Premium
Strategies for imputing missing covariates in accelerated failure time models
Author(s) -
Qi Lihong,
Wang YingFang,
Chen Rongqi,
Siddique Juned,
Robbins John,
He Yulei
Publication year - 2018
Publication title -
statistics in medicine
Language(s) - English
Resource type - Journals
SCImago Journal Rank - 1.996
H-Index - 183
eISSN - 1097-0258
pISSN - 0277-6715
DOI - 10.1002/sim.7809
Subject(s) - covariate , missing data , imputation (statistics) , computer science , conditional probability distribution , parametric statistics , econometrics , joint probability distribution , multivariate statistics , marginal distribution , observational study , data mining , statistics , machine learning , mathematics , random variable
Missing covariates often occur in biomedical studies with survival outcomes. Multiple imputation via chained equations (MICE) is a semi‐parametric and flexible approach that imputes multivariate data by a series of conditional models, one for each incomplete variable. When applying MICE, practitioners tend to specify the conditional models in a simple fashion largely dictated by the software, which could lead to suboptimal results. Practical guidelines for specifying appropriate conditional models in MICE are lacking. Motivated by a study of time to hip fractures in the Women's Health Initiative Observational Study using accelerated failure time models, we propose and experiment with some rationales leading to appropriate MICE specifications. This strategy starts with specifying a joint model for the variables involved. We first derive the conditional distribution of each variable under the joint model, then approximate these conditional distributions to the extent which can be characterized by commonly used regression models.
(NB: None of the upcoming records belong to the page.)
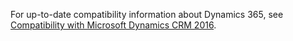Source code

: For up-to-date compatibility information about Dynamics 365, see [Compatibility with Microsoft Dynamics CRM 2016](https://support.microsoft.com/kb/3124955).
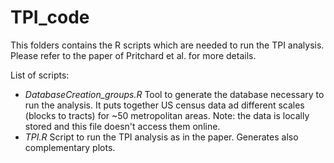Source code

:# TPI_code

This folders contains the R scripts which are needed to run the TPI analysis.
Please refer to the paper of Pritchard et al. for more details.

List of scripts:
- *DatabaseCreation_groups.R*
Tool to generate the database necessary to run the analysis. It puts together US census data ad different scales (blocks to tracts) for ~50 metropolitan areas. Note: the data is locally stored and this file doesn't access them online.
- *TPI.R*
Script to run the TPI analysis as in the paper. Generates also complementary plots.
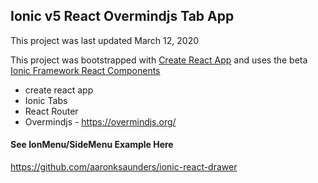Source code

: Ionic v5 React Overmindjs Tab App 
-
This project was last updated March 12, 2020

This project was bootstrapped with [Create React App](https://github.com/facebook/create-react-app) and uses the beta [Ionic Framework React Components](https://github.com/ionic-team/ionic)


- create react app
- Ionic Tabs
- React Router
- Overmindjs - https://overmindjs.org/

#### See IonMenu/SideMenu Example Here
https://github.com/aaronksaunders/ionic-react-drawer
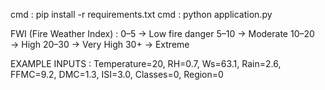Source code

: cmd : pip install -r requirements.txt
cmd : python application.py


FWI (Fire Weather Index) :
0–5 → Low fire danger
5–10 → Moderate
10–20 → High
20–30 → Very High
30+ → Extreme

EXAMPLE INPUTS : 
Temperature=20,
RH=0.7,
Ws=63.1,
Rain=2.6,
FFMC=9.2,
DMC=1.3,
ISI=3.0,
Classes=0,
Region=0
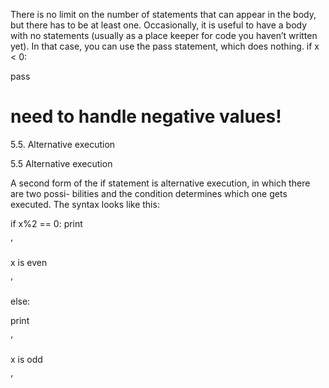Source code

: There is no limit on the number of statements that can appear in the body, but there has to be at least one. Occasionally, it is useful to have a body with no statements (usually as a place keeper for code you haven’t written yet). In that case, you can use the pass statement, which does nothing. if x < 0:

pass

# need to handle negative values!

5.5. Alternative execution

5.5 Alternative execution

A second form of the if statement is alternative execution, in which there are two possi- bilities and the condition determines which one gets executed. The syntax looks like this:

if x%2 == 0: print

’

x is even

’

else:

print

’

x is odd

’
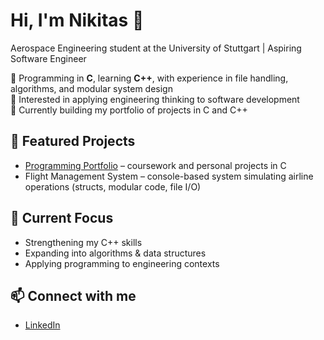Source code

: # Hi, I'm Nikitas 👋  
Aerospace Engineering student at the University of Stuttgart | Aspiring Software Engineer  

🔹 Programming in **C**, learning **C++**, with experience in file handling, algorithms, and modular system design  
🔹 Interested in applying engineering thinking to software development  
🔹 Currently building my portfolio of projects in C and C++  

## 🚀 Featured Projects
- [Programming Portfolio](https://github.com/NikitasAmvrosov/Programming_Portfolio) – coursework and personal projects in C  
- Flight Management System – console-based system simulating airline operations (structs, modular code, file I/O)  

## 🌱 Current Focus
- Strengthening my C++ skills  
- Expanding into algorithms & data structures  
- Applying programming to engineering contexts  

## 📫 Connect with me
- [LinkedIn](https://www.linkedin.com/in/nikitas-amvrosov/)  
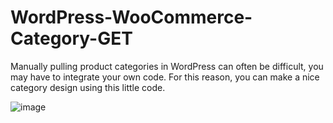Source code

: # WordPress-WooCommerce-Category-GET

Manually pulling product categories in WordPress can often be difficult, you may have to integrate your own code.
For this reason, you can make a nice category design using this little code.

![image](https://user-images.githubusercontent.com/41617281/155846812-247459ed-eed6-4e6a-a776-afcc72ff7b45.png)
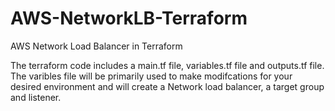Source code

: # AWS-NetworkLB-Terraform
AWS Network Load Balancer in Terraform

The terraform code includes a main.tf file, variables.tf file and outputs.tf file. The varibles file will be primarily used to make modifcations for your desired environment and will create a Network load balancer, a target group and listener.
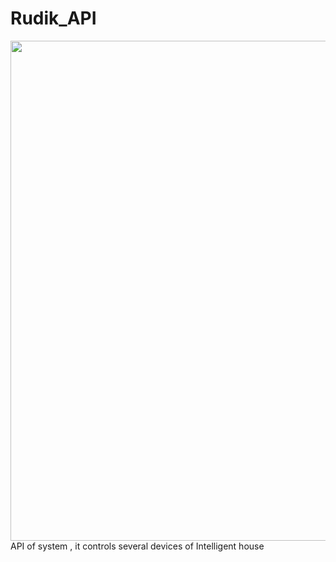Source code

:# Rudik_API
<img src="https://user-images.githubusercontent.com/63235817/136701802-8b1c53e4-763b-42fe-acfc-4869574a5ec9.png" width="800">
API of system , it controls several devices of Intelligent house
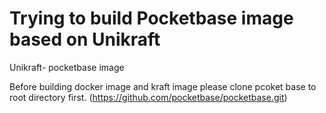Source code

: # Trying to build Pocketbase image based on Unikraft
Unikraft- pocketbase image

Before building docker image and kraft image please clone pcoket base to root directory first. (https://github.com/pocketbase/pocketbase.git)
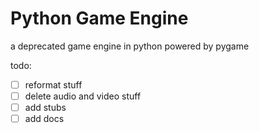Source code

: # Python Game Engine

a deprecated game engine in python powered by pygame

todo:
- [ ] reformat stuff
- [ ] delete audio and video stuff
- [ ] add stubs
- [ ] add docs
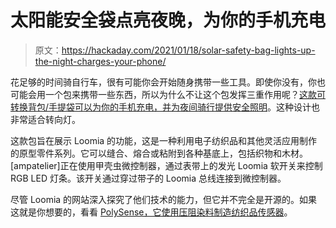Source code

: # 太阳能安全袋点亮夜晚，为你的手机充电

> 原文：<https://hackaday.com/2021/01/18/solar-safety-bag-lights-up-the-night-charges-your-phone/>

花足够的时间骑自行车，很有可能你会开始随身携带一些工具。即使你没有，你也可能会用一个包来携带一些东西，所以为什么不让这个包发挥三重作用呢？[这款可转换背包/手提袋可以为你的手机充电，并为夜间骑行提供安全照明](https://www.instructables.com/Convertible-Solar-Safety-Bag-With-E-textile-Loomia/)。这种设计也非常适合转向灯。

这款包旨在展示 Loomia 的功能，这是一种利用电子纺织品和其他灵活应用制作的原型零件系列。它可以缝合、熔合或粘附到各种基底上，包括织物和木材。[ampatelier]正在使用甲壳虫微控制器，通过表带上的发光 Loomia 软开关来控制 RGB LED 灯条。该开关通过穿过带子的 Loomia 总线连接到微控制器。

尽管 Loomia 的网站深入探究了他们技术的能力，但它并不完全是开源的。如果这就是你想要的，看看 [PolySense，它使用压阻染料制造纺织品传感器](https://hackaday.com/2020/05/22/dyeing-fabric-to-create-sensors/)。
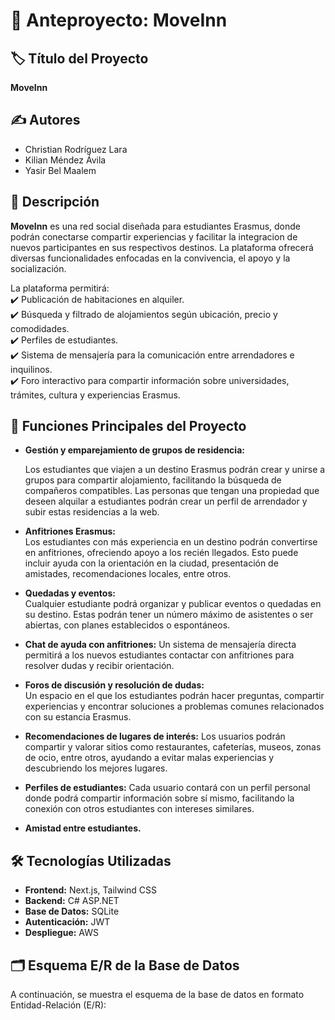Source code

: # 📌 Anteproyecto: MoveInn  

## 🏷️ Título del Proyecto  
**MoveInn**  

## ✍️ Autores  
- Christian Rodríguez Lara  
- Kilian Méndez Ávila 
- Yasir Bel Maalem

## 📖 Descripción  
**MoveInn** es una red social diseñada para estudiantes Erasmus, donde podrán conectarse compartir experiencias y facilitar la integracion de nuevos participantes en sus respectivos destinos. La plataforma ofrecerá diversas funcionalidades enfocadas en la convivencia, el apoyo y la socialización. 

La plataforma permitirá:  
✔️ Publicación de habitaciones en alquiler.  
✔️ Búsqueda y filtrado de alojamientos según ubicación, precio y comodidades.  
✔️ Perfiles de estudiantes.  
✔️ Sistema de mensajería para la comunicación entre arrendadores e inquilinos.  
✔️ Foro interactivo para compartir información sobre universidades, trámites, cultura y experiencias Erasmus.  

## 🎯 Funciones Principales del Proyecto  
- **Gestión y emparejamiento de grupos de residencia:** 

  Los estudiantes que viajen a un destino Erasmus podrán crear y unirse a grupos para compartir alojamiento, facilitando la búsqueda de compañeros compatibles. Las personas que tengan una propiedad que deseen alquilar a estudiantes podrán crear un perfil de arrendador y subir estas residencias a la web.
  
- **Anfitriones Erasmus:**  
 Los estudiantes con más experiencia en un destino podrán convertirse en anfitriones, ofreciendo apoyo a los recién llegados. Esto puede incluir ayuda con la orientación en la ciudad, presentación de amistades, recomendaciones locales, entre otros.

- **Quedadas y eventos:**  
 Cualquier estudiante podrá organizar y publicar eventos o quedadas en su destino. Estas podrán tener un número máximo de asistentes o ser abiertas, con planes establecidos o espontáneos.

- **Chat de ayuda con anfitriones:**
 Un sistema de mensajería directa permitirá a los nuevos estudiantes contactar con anfitriones para resolver dudas y recibir orientación.

- **Foros de discusión y resolución de dudas:**  
 Un espacio en el que los estudiantes podrán hacer preguntas, compartir experiencias y encontrar soluciones a problemas comunes relacionados con su estancia Erasmus.

- **Recomendaciones de lugares de interés:**
 Los usuarios podrán compartir y valorar sitios como restaurantes, cafeterías, museos, zonas de ocio, entre otros, ayudando a evitar malas experiencias y descubriendo los mejores lugares.

- **Perfiles de estudiantes:**
 Cada usuario contará con un perfil personal donde podrá compartir información sobre sí mismo, facilitando la conexión con otros estudiantes con intereses similares.

- **Amistad entre estudiantes.**


## 🛠️ Tecnologías Utilizadas  
- **Frontend:** Next.js, Tailwind CSS  
- **Backend:** C# ASP.NET  
- **Base de Datos:** SQLite  
- **Autenticación:** JWT  
- **Despliegue:** AWS  

## 🗂️ Esquema E/R de la Base de Datos  
A continuación, se muestra el esquema de la base de datos en formato Entidad-Relación (E/R):  
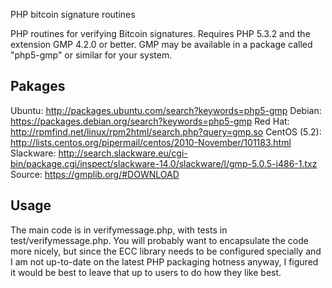 PHP bitcoin signature routines

PHP routines for verifying Bitcoin signatures.  Requires PHP 5.3.2 and the extension GMP 4.2.0 or better. GMP may be available in a package called "php5-gmp" or similar for your system.


Pakages
-------
Ubuntu: http://packages.ubuntu.com/search?keywords=php5-gmp
Debian: https://packages.debian.org/search?keywords=php5-gmp
Red Hat: http://rpmfind.net/linux/rpm2html/search.php?query=gmp.so
CentOS (5.2): http://lists.centos.org/pipermail/centos/2010-November/101183.html
Slackware: http://search.slackware.eu/cgi-bin/package.cgi/inspect/slackware-14.0/slackware/l/gmp-5.0.5-i486-1.txz
Source: https://gmplib.org/#DOWNLOAD


Usage
-----
The main code is in verifymessage.php, with tests in test/verifymessage.php.  You will probably want to encapsulate the code more nicely, but since the ECC library needs to be configured specially and I am not up-to-date on the latest PHP packaging hotness anyway, I figured it would be best to leave that up to users to do how they like best.
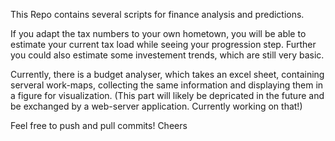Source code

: This Repo contains several scripts for finance analysis and predictions.

If you adapt the tax numbers to your own hometown, you will be able to estimate your current tax load while seeing your progression step.
Further you could also estimate some investement trends, which are still very basic.

Currently, there is a budget analyser, which takes an excel sheet, containing serveral work-maps, collecting the same information and displaying them in a figure for visualization.
(This part will likely be depricated in the future and be exchanged by a web-server application. Currently working on that!)

Feel free to push and pull commits!
Cheers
We propose to fit separate models to impute incomplete variables by the failure status, which is key to generating appropriate MICE specifications for survival outcomes. The proposed strategy can be conveniently implemented with all available imputation software that uses fully conditional specifications. Our simulation results show that some commonly used simple MICE specifications can produce suboptimal results, while those based on the proposed strategy appear to perform well and be robust toward model misspecifications. Hence, we warn against a mechanical use of MICE and suggest careful modeling of the conditional distributions of variables to ensure proper performance.